In the motorcoach industry, just like in any other profession, some drivers care about their jobs and some don’t.
Sometimes, it’s because they are new to the job and don’t know any better. Experience and time will usually solve that if that individual cares about their profession.
But sometimes it’s just because they don’t care. I’ve seen and experienced a lot of things in this industry, and I’ve met and worked with many good drivers. To this very day, when I see a seasoned driver with years of experience, I take every opportunity to absorb as much as I can from them.
I’ve also seen drivers who do things that don’t reflect well on our industry and our image as bus drivers.
And to be honest. I’ve done some of those things myself. And you know what? I’m still learning things today, things that will make me a better motorcoach operator and things that I can share with new drivers coming into the job.
As I put together my list of things that drivers do that make them look like rookies or unprofessional, I reached out to other drivers for their suggestions. Here’s the top of my list::
- Not caring about your appearance. Call me old-fashioned, but if you’re operating a commercial passenger-carrying vehicle, it’s important to worry about what others think of your appearance and your vehicle’s appearance, inside and out. Your appearance represents the company you work for.
- Drivers who stay in their seats while loading and unloading the passengers. At Peoria Charter, the company I work for, standing next to the door while passengers are boarding and disembarking is a paramount rule. It looks professional, as it allows the driver to present herself or himself to the passengers before departure. It also is a safety measure, as a driver can assist any passengers who may lose their footing during boarding or disembarking.

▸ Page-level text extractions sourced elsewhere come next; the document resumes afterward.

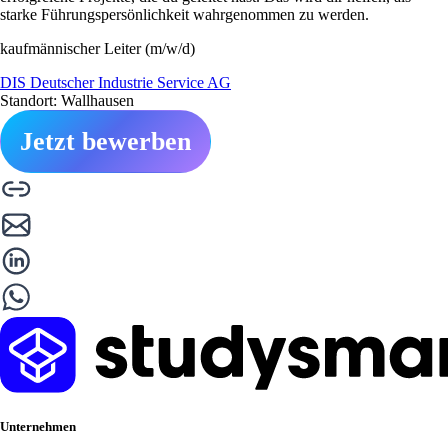
starke Führungspersönlichkeit wahrgenommen zu werden.
kaufmännischer Leiter (m/w/d)
DIS Deutscher Industrie Service AG
Standort: Wallhausen
Jetzt bewerben
Unternehmen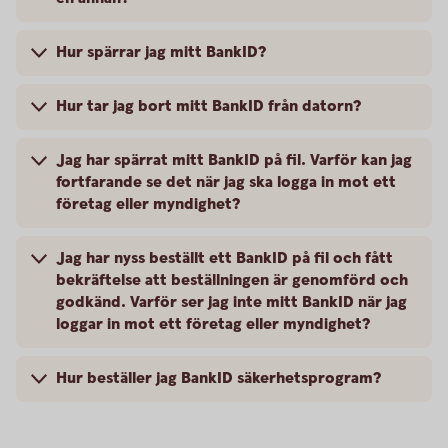
Hur spärrar jag mitt BankID?
Hur tar jag bort mitt BankID från datorn?
Jag har spärrat mitt BankID på fil. Varför kan jag
fortfarande se det när jag ska logga in mot ett
företag eller myndighet?
Jag har nyss beställt ett BankID på fil och fått
bekräftelse att beställningen är genomförd och
godkänd. Varför ser jag inte mitt BankID när jag
loggar in mot ett företag eller myndighet?
Hur beställer jag BankID säkerhetsprogram?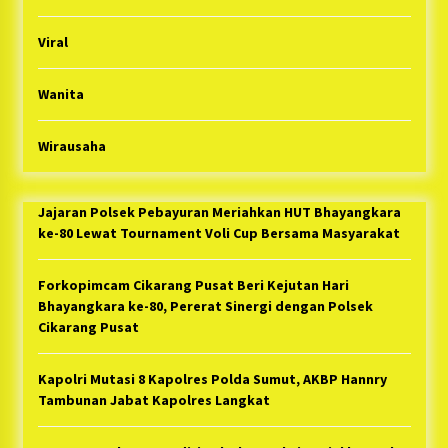
Viral
Wanita
Wirausaha
Jajaran Polsek Pebayuran Meriahkan HUT Bhayangkara
ke-80 Lewat Tournament Voli Cup Bersama Masyarakat
Forkopimcam Cikarang Pusat Beri Kejutan Hari
Bhayangkara ke-80, Pererat Sinergi dengan Polsek
Cikarang Pusat
Kapolri Mutasi 8 Kapolres Polda Sumut, AKBP Hannry
Tambunan Jabat Kapolres Langkat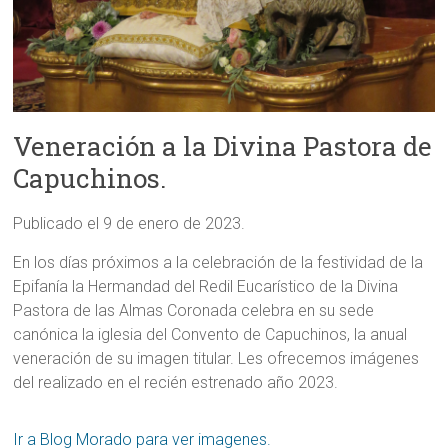
Veneración a la Divina Pastora de
Capuchinos.
Publicado el 9 de enero de 2023.
En los días próximos a la celebración de la festividad de la
Epifanía la Hermandad del Redil Eucarístico de la Divina
Pastora de las Almas Coronada celebra en su sede
canónica la iglesia del Convento de Capuchinos, la anual
veneración de su imagen titular. Les ofrecemos imágenes
del realizado en el recién estrenado año 2023.
Ir a Blog Morado para ver imagenes.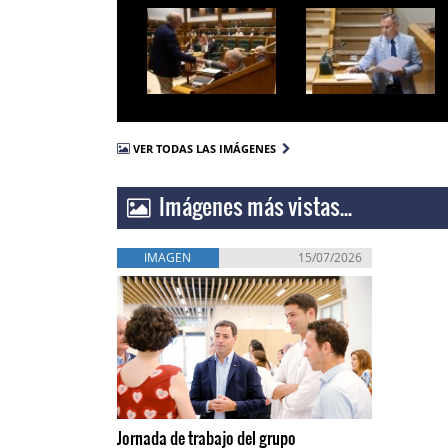
VER TODAS LAS IMÁGENES
Imágenes más vistas...
IMAGEN
15/07/2026
Jornada de trabajo del grupo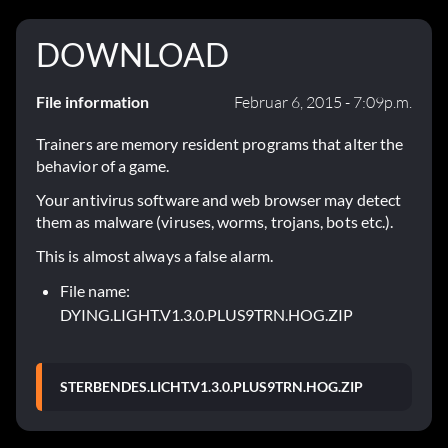
DOWNLOAD
File information
Februar 6, 2015 - 7:09p.m.
Trainers are memory resident programs that alter the
behavior of a game.
Your antivirus software and web browser may detect
them as malware (viruses, worms, trojans, bots etc.).
This is almost always a false alarm.
File name:
DYING.LIGHT.V1.3.0.PLUS9TRN.HOG.ZIP
STERBENDES.LICHT.V1.3.0.PLUS9TRN.HOG.ZIP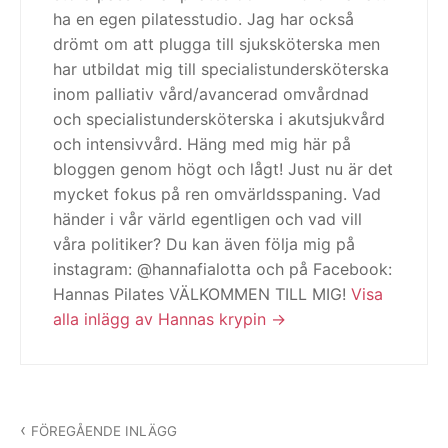
ha en egen pilatesstudio. Jag har också
drömt om att plugga till sjuksköterska men
har utbildat mig till specialistundersköterska
inom palliativ vård/avancerad omvårdnad
och specialistundersköterska i akutsjukvård
och intensivvård. Häng med mig här på
bloggen genom högt och lågt! Just nu är det
mycket fokus på ren omvärldsspaning. Vad
händer i vår värld egentligen och vad vill
våra politiker? Du kan även följa mig på
instagram: @hannafialotta och på Facebook:
Hannas Pilates VÄLKOMMEN TILL MIG!
Visa
alla inlägg av Hannas krypin
Inläggsnavigering
FÖREGÅENDE INLÄGG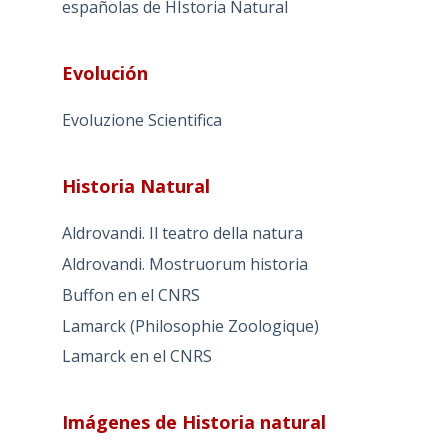
españolas de HIstoria Natural
Evolución
Evoluzione Scientifica
Historia Natural
Aldrovandi. Il teatro della natura
Aldrovandi. Mostruorum historia
Buffon en el CNRS
Lamarck (Philosophie Zoologique)
Lamarck en el CNRS
Imágenes de Historia natural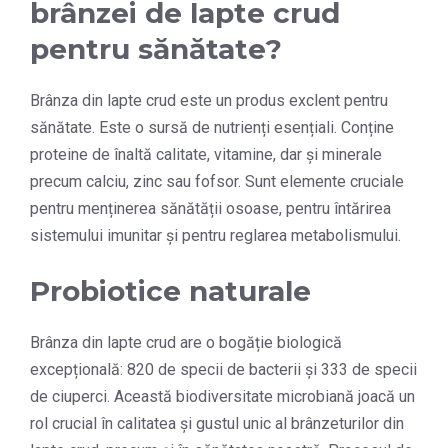
brânzei de lapte crud
pentru sănătate?
Brânza din lapte crud este un produs exclent pentru
sănătate. Este o sursă de nutrienți esențiali. Conține
proteine de înaltă calitate, vitamine, dar și minerale
precum calciu, zinc sau fofsor. Sunt elemente cruciale
pentru menținerea sănătății osoase, pentru întărirea
sistemului imunitar și pentru reglarea metabolismului.
Probiotice naturale
Brânza din lapte crud are o bogăție biologică
excepțională: 820 de specii de bacterii și 333 de specii
de ciuperci. Această biodiversitate microbiană joacă un
rol crucial în calitatea și gustul unic al brânzeturilor din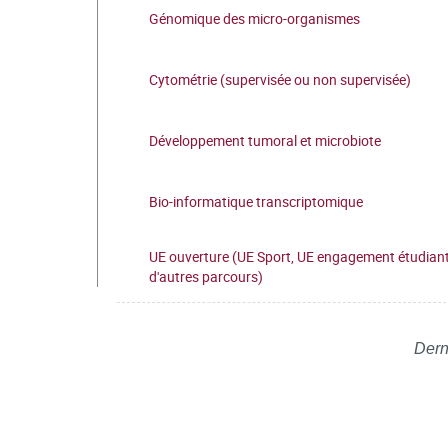
Génomique des micro-organismes
Cytométrie (supervisée ou non supervisée)
Développement tumoral et microbiote
Bio-informatique transcriptomique
UE ouverture (UE Sport, UE engagement étudiant
d'autres parcours)
Dern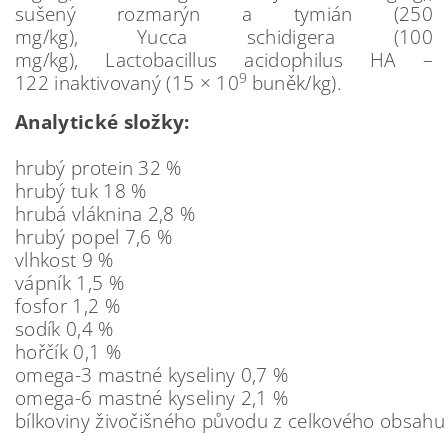
sušený rozmarýn a tymián (250
mg/kg), Yucca schidigera (100
mg/kg), Lactobacillus acidophilus HA –
9
122 inaktivovaný (15 × 10
buněk/kg).
Analytické složky:
hrubý protein 32 %
hrubý tuk 18 %
hrubá vláknina 2,8 %
hrubý popel 7,6 %
vlhkost 9 %
vápník 1,5 %
fosfor 1,2 %
sodík 0,4 %
hořčík 0,1 %
omega-3 mastné kyseliny 0,7 %
omega-6 mastné kyseliny 2,1 %
bílkoviny živočišného původu z celkového obsahu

- Filling their dash area with litter. An untidy driver’s area is an eyesore. There are lots of little nooks and crannies in the cockpit of a coach bus where a driver can shove their things, from clipboards to snacks. It looks especially sloppy from the outside if drivers stick papers and folders between the windshield and the dashboard. Some companies have rules about keeping the driver’s area tidy.
- Having their phone or a navigation device out, usually suctioned to the window. Nothing says “I don’t know where I’m going!” like an obtrusive GPS unit. I had never thought about this before, and it is something that I definitely am guilty of. I keep my navigation device mounted to the lower portion of my front windshield as close to the dash as I can. It’s not because I don’t know where I am going; I always make sure that I can get to where I need to go without my GPS. But I like to mount mine on the windshield and not on the side because If I do have to glance at it, I want to be able to keep my eyes forward so that I can still see the road.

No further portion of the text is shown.